Clearly I can append initally with a space and find out first word without '#'. But that doesn't seem an elegant solution.
What is a pythonic way of solving this?
Building unashamedly on MrTopf's effort:
import re
rx = re.compile("((?:#\w+ +)+)(.*)")
t='#abc #def #xyz Hello this part is text and my email is foo#ba.r'
a,s = rx.match(t).groups()
l = re.split('[# ]+',a)[1:-1]
print l
print s
prints:
['abc', 'def', 'xyz']
Hello this part is text and my email is foo#ba.r
Justly called to account by hasen j, let me clarify how this works:
/#\w+ +/
matches a single tag - # followed by at least one alphanumeric or _ followed by at least one space character. + is greedy, so if there is more than one space, it will grab them all.
To match any number of these tags, we need to add a plus (one or more things) to the pattern for tag; so we need to group it with parentheses:
/(#\w+ +)+/
which matches one-or-more tags, and, being greedy, matches all of them.

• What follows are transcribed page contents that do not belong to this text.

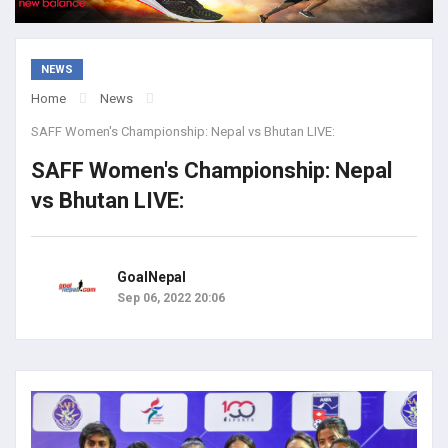
NEWS
Home
News
SAFF Women's Championship: Nepal vs Bhutan LIVE:
SAFF Women's Championship: Nepal
vs Bhutan LIVE:
GoalNepal
Sep 06, 2022 20:06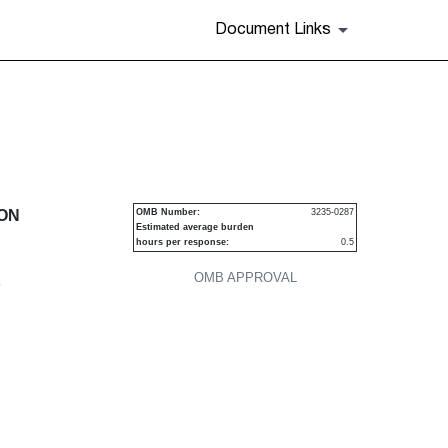
Document Links
urities
ION
OMB Number:
3235-0287
Estimated average burden
hours per response:
0.5
OMB APPROVAL
P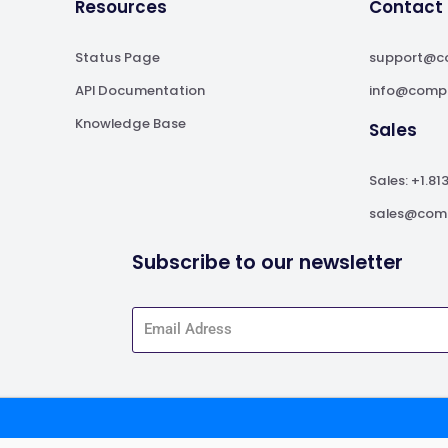
Resources
Contact
Status Page
support@c
API Documentation
info@comp
Knowledge Base
Sales
Sales: +1.81
sales@com
Subscribe to our newsletter
Service apply.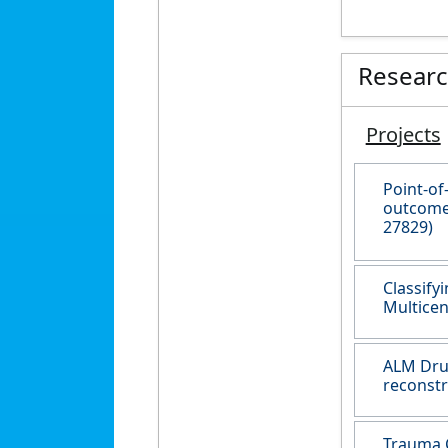
Resear
Projects
Point-of
outcomes
27829)
Classify
Multicen
ALM Drug
reconstr
Trauma C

However, those parentheses now fiddle around with our capture groups, so we undo that by making them into an anonymous group:
/(?:#\w+ +)+/
Finally, we make that into a capture group and add another to sweep up the rest:
/((?:#\w+ +)+)(.*)/
A last breakdown to sum up:
((?:#\w+ +)+)(.*)
(?:#\w+ +)+
( #\w+ +)
#\w+ +
Note that in reviewing this, I've improved it - \w didn't need to be in a set, and it now allows for multiple spaces between tags. Thanks, hasen-j!
t='#abc #def Hello this part is text'
words = t.split(' ')
names = []
while words:
w = words.pop(0)
if w.startswith('#'):
names.append(w[1:])
else:
break
text = ' '.join(words)
print names
print text
How about this:
Splitting by space.
foreach word, check
2.1. if word starts with # then Push to first list
2.2. otherwise just join the remaining words by spaces.
You might also use regular expressions:
import re
rx = re.compile("#([\w]+) #([\w]+) (.*)")
t='#abc #def Hello this part is text and my email is foo#ba.r'
a,b,s = rx.match(t).groups()
But this all depends on how your data can look like. So you might need to adjust it. What it does is basically creating group via () and checking for what's allowed in them.
[i.strip('#') for i in t.split(' ', 2)[:2]] # for a fixed number of #def
a = [i.strip('#') for i in t.split(' ') if i.startswith('#')]
s = ' '.join(i for i in t.split(' ') if not i.startwith('#'))
[edit: this is implementing what was suggested by Osama above]
This will create L based on the # variables from the beginning of the string, and then once a non # var is found, just grab the rest of the string.
t = '#one #two #three some text afterward with # symbols# meow#meow'
words = t.split(' ') # split into list of words based on spaces
L = []
s = ''
for i in range(len(words)): # go through each word
word = words[i]
if word[0] == '#': # grab #'s from beginning of string
L.append(word[1:])
continue
s = ' '.join(words[i:]) # put spaces back in
break # you can ignore the rest of the words
You can refactor this to be less code, but I'm trying to make what is going on obvious.
Here's just another variation that uses split() and no regexpes:
t='#abc #def My email is red#hjk.com'
tags = []
words = iter(t.split())
# iterate over words until first non-tag word
for w in words:
if not w.startswith("#"):
# join this word and all the following
s = w + " " + (" ".join(words))
break
tags.append(w[1:])
else:
s = "" # handle string with only tags
print tags, s
Here's a shorter but perhaps a bit cryptic version that uses a regexp to find the first space followed by a non-# character:
import re
t = '#abc #def My email is red#hjk.com #extra bye'
m = re.search(r"\s([^#].*)$", t)
tags = [tag[1:] for tag in t[:m.start()].split()]
s = m.group(1)
print tags, s # ['abc', 'def'] My email is red#hjk.com #extra bye
This doesn't work properly if there are no tags or no text. The format is underspecified. You'll need to provide more test cases to validate.